* Exercise prompt
Reproduce every line of the data below verbatim, keeping the original order, spelling, and line breaks.

(Recorded data begins)

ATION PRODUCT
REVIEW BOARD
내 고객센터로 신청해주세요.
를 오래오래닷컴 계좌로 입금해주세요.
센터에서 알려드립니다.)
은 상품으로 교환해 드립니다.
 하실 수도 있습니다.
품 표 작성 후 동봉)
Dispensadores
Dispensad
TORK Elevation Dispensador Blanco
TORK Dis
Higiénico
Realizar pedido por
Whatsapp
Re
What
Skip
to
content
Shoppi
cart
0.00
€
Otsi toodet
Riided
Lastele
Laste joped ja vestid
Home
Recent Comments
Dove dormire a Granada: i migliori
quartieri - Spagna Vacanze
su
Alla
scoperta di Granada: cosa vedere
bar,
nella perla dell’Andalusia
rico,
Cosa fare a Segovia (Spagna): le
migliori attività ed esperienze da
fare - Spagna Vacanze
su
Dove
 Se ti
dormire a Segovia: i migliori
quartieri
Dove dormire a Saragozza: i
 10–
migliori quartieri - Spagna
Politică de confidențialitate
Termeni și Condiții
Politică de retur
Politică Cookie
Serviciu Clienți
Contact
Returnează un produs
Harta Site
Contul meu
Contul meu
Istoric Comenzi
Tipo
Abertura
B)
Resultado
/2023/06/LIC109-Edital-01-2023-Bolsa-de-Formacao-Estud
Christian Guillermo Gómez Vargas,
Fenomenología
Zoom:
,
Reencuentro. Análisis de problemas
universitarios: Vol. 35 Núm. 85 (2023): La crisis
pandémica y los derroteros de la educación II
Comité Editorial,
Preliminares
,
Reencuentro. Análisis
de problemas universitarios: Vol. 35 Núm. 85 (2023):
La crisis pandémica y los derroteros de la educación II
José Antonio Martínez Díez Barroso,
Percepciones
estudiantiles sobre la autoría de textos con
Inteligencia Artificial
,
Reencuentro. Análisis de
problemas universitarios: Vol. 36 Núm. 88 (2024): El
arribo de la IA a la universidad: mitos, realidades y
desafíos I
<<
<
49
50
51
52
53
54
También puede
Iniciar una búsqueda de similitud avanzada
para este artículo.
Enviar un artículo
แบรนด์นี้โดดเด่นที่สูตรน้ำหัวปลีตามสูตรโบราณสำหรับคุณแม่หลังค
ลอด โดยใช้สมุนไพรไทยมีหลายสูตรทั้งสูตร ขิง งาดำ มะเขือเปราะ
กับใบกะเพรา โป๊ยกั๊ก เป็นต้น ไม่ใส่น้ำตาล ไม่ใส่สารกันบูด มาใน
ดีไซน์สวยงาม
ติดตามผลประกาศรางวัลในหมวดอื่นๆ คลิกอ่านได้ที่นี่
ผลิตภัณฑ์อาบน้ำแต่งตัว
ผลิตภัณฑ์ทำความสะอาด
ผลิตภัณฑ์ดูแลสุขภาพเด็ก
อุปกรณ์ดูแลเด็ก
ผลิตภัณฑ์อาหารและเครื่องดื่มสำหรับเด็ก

(Recorded data ends)

* Answer
ATION PRODUCT
REVIEW BOARD
내 고객센터로 신청해주세요.
를 오래오래닷컴 계좌로 입금해주세요.
센터에서 알려드립니다.)
은 상품으로 교환해 드립니다.
 하실 수도 있습니다.
품 표 작성 후 동봉)
Dispensadores
Dispensad
TORK Elevation Dispensador Blanco
TORK Dis
Higiénico
Realizar pedido por
Whatsapp
Re
What
Skip
to
content
Shoppi
cart
0.00
€
Otsi toodet
Riided
Lastele
Laste joped ja vestid
Home
Recent Comments
Dove dormire a Granada: i migliori
quartieri - Spagna Vacanze
su
Alla
scoperta di Granada: cosa vedere
bar,
nella perla dell’Andalusia
rico,
Cosa fare a Segovia (Spagna): le
migliori attività ed esperienze da
fare - Spagna Vacanze
su
Dove
 Se ti
dormire a Segovia: i migliori
quartieri
Dove dormire a Saragozza: i
 10–
migliori quartieri - Spagna
Politică de confidențialitate
Termeni și Condiții
Politică de retur
Politică Cookie
Serviciu Clienți
Contact
Returnează un produs
Harta Site
Contul meu
Contul meu
Istoric Comenzi
Tipo
Abertura
B)
Resultado
/2023/06/LIC109-Edital-01-2023-Bolsa-de-Formacao-Estud
Christian Guillermo Gómez Vargas,
Fenomenología
Zoom:
,
Reencuentro. Análisis de problemas
universitarios: Vol. 35 Núm. 85 (2023): La crisis
pandémica y los derroteros de la educación II
Comité Editorial,
Preliminares
,
Reencuentro. Análisis
de problemas universitarios: Vol. 35 Núm. 85 (2023):
La crisis pandémica y los derroteros de la educación II
José Antonio Martínez Díez Barroso,
Percepciones
estudiantiles sobre la autoría de textos con
Inteligencia Artificial
,
Reencuentro. Análisis de
problemas universitarios: Vol. 36 Núm. 88 (2024): El
arribo de la IA a la universidad: mitos, realidades y
desafíos I
<<
<
49
50
51
52
53
54
También puede
Iniciar una búsqueda de similitud avanzada
para este artículo.
Enviar un artículo
แบรนด์นี้โดดเด่นที่สูตรน้ำหัวปลีตามสูตรโบราณสำหรับคุณแม่หลังค
ลอด โดยใช้สมุนไพรไทยมีหลายสูตรทั้งสูตร ขิง งาดำ มะเขือเปราะ
กับใบกะเพรา โป๊ยกั๊ก เป็นต้น ไม่ใส่น้ำตาล ไม่ใส่สารกันบูด มาใน
ดีไซน์สวยงาม
ติดตามผลประกาศรางวัลในหมวดอื่นๆ คลิกอ่านได้ที่นี่
ผลิตภัณฑ์อาบน้ำแต่งตัว
ผลิตภัณฑ์ทำความสะอาด
ผลิตภัณฑ์ดูแลสุขภาพเด็ก
อุปกรณ์ดูแลเด็ก
ผลิตภัณฑ์อาหารและเครื่องดื่มสำหรับเด็ก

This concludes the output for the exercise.